In a previous exploratory study, we demonstrated that kinetin improved exon 36 inclusion in a minigene model for NF1 mutation c.6724C>T.9 In cell lines of this patient, we demonstrated that exon 36 inclusion is less evident in cell lines of patients than in our minigene model; this has been previously reported in the literature for other mutations, highlighting the importance of the whole genomic region in the determination of splicing.

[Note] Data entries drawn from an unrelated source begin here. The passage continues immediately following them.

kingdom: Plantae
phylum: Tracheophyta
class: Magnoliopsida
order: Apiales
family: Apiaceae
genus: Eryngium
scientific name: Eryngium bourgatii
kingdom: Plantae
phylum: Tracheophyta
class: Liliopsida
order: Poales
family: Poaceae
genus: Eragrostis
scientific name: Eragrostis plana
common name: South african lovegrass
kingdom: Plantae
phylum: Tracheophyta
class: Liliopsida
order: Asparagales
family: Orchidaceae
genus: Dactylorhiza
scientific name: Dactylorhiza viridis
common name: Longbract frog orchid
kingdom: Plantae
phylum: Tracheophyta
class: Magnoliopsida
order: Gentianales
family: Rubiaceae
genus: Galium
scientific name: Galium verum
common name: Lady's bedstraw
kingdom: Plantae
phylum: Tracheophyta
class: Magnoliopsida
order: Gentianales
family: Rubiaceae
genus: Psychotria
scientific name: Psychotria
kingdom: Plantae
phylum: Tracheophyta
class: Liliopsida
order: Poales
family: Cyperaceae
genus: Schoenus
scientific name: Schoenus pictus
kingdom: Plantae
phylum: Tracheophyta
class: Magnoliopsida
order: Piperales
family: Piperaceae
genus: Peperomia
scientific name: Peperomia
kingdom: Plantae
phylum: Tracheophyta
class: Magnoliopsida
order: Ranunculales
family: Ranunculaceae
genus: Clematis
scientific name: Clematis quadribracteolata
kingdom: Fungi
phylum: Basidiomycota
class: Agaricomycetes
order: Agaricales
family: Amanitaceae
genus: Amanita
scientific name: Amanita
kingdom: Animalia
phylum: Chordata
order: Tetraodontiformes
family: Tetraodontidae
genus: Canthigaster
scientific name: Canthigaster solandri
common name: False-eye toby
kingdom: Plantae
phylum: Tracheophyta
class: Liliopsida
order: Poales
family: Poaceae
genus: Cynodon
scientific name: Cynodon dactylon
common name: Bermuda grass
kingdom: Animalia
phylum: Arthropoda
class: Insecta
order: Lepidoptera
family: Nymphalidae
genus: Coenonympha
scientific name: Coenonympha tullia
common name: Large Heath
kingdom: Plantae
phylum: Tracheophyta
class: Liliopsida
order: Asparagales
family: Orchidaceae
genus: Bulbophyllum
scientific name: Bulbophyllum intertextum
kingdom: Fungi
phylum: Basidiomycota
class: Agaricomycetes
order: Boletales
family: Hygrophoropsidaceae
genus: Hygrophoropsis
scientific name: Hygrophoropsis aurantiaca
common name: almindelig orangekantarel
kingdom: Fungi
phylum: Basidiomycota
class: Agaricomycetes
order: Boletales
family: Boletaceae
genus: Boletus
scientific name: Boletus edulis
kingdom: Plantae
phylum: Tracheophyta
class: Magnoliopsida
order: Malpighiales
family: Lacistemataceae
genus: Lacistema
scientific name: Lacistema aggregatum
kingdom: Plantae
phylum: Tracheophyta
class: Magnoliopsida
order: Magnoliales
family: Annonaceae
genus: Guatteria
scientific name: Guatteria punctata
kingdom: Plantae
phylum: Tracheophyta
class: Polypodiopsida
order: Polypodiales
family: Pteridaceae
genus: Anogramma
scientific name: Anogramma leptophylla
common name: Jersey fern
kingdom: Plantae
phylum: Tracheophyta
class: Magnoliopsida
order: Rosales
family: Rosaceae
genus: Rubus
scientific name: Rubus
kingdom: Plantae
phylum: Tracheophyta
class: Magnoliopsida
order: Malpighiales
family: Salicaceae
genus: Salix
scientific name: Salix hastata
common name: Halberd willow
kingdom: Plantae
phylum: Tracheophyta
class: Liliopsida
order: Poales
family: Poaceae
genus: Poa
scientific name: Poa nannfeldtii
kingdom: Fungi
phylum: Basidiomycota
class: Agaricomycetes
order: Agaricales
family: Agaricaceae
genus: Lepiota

In this study, all mutations showing a kinetin effect were exonic. Therefore, correction of aberrant splicing by kinetin treatment produces aberrant transcripts anyway, corresponding to transcripts with the original DNA mutation and, unfortunately, drug treatment will not produce therapeutic effects. However, although our results are not clinically relevant at present, the approach has been demonstrated to be useful for identifying drugs that are able to revert abnormal splicing, and could therefore be of therapeutic interest when skipping-reversion is produced by intronic mutations, as observed in FD,7 or silent mutations, as seen in spinal muscular atrophy.3, 4, 5 Moreover, this type of analysis could also be performed for other emerging drugs or splice factors to identify therapeutic approaches for NF1 patients carrying specific splicing mutations, and would shed some light on NF1 splicing modulation and on the different mechanisms promoting exon inclusion.